>"They claim impressive reductions in hallucinations. In my own usage I’ve not spotted a single hallucination yet, but that’s been true for me for Claude 4 and o3 recently as well—hallucination is so much less of a problem with this year’s models."
Could you give an estimate of how many "dumb errors" you've encountered, as opposed to hallucinations? I think many of your readers might read "hallucination" and assume you mean "hallucinations and dumb errors".
I mention one dumb error in my post itself - the table sorting mistake.

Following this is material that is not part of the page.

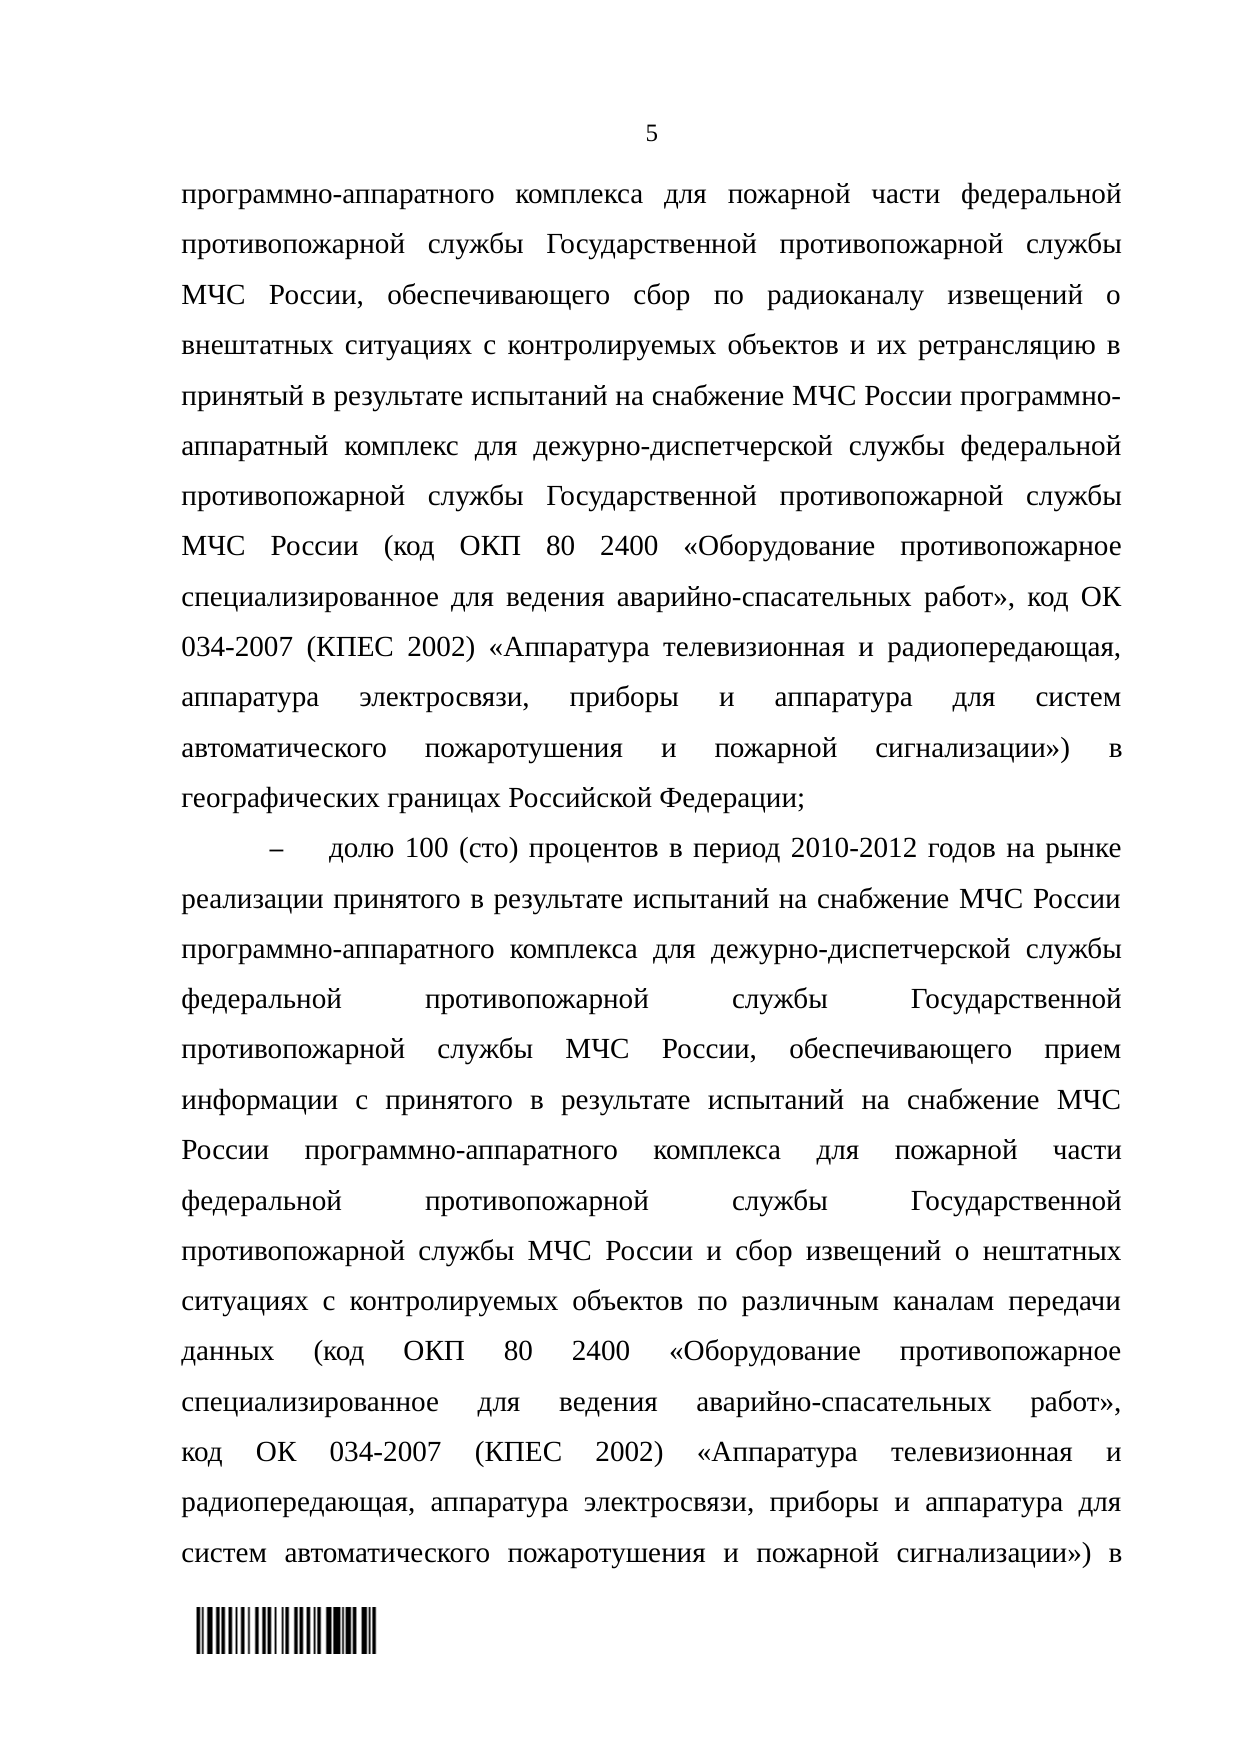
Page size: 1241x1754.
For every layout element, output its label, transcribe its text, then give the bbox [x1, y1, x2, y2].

list долю 100 (сто) процентов в период 2010-2012 годов на рынке реализации принятого в результате испытаний на снабжение МЧС России программно-аппаратного комплекса для дежурно-диспетчерской службы федеральной противопожарной службы Государственной противопожарной службы МЧС России, обеспечивающего прием информации с принятого в результате испытаний на снабжение МЧС России программно-аппаратного комплекса для пожарной части федеральной противопожарной службы Государственной противопожарной службы МЧС России и сбор извещений о нештатных ситуациях с контролируемых объектов по различным каналам передачи данных (код ОКП 80 2400 «Оборудование противопожарное специализированное для ведения аварийно-спасательных работ», код ОК 034-2007 (КПЕС 2002) «Аппаратура телевизионная и радиопередающая, аппаратура электросвязи, приборы и аппаратура для систем автоматического пожаротушения и пожарной сигнализации») в [181, 830, 1122, 1568]
picture [181, 1607, 394, 1654]
text программно-аппаратного комплекса для пожарной части федеральной противопожарной службы Государственной противопожарной службы МЧС России, обеспечивающего сбор по радиоканалу извещений о внештатных ситуациях с контролируемых объектов и их ретрансляцию в принятый в результате испытаний на снабжение МЧС России программно-аппаратный комплекс для дежурно-диспетчерской службы федеральной противопожарной службы Государственной противопожарной службы МЧС России (код ОКП 80 2400 «Оборудование противопожарное специализированное для ведения аварийно-спасательных работ», код ОК 034-2007 (КПЕС 2002) «Аппаратура телевизионная и радиопередающая, аппаратура электросвязи, приборы и аппаратура для систем автоматического пожаротушения и пожарной сигнализации») в географических границах Российской Федерации; [181, 176, 1122, 814]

I haven't been keeping a formal count of them, but dumb errors from LLMs remain pretty common. I spot them and either correct them myself or nudge the LLM to do it, if that's feasible. I see that as a regular part of working with these systems.
That makes sense, and I think your definition on hallucinations is a technically correct one. Going forward, I think your readers might appreciate you tracking "dumb errors" alongside (but separate from) hallucinations. They're a regular part of working with these systems, but they take up some cognitive load on the part of the user, so it's useful to know if that load will rise, fall, or stay consistent with a new model release.
As a user, when the model tells me things that are flat out wrong, it doesn't really matter whether it would be categorized as a hallucination or a dumb error. From my perspective, those mean the same thing.
Could you give an estimate of how many "dumb errors" you've encountered, as opposed to hallucinations? I think many of your readers might read "hallucination" and assume you mean "hallucinations and dumb errors".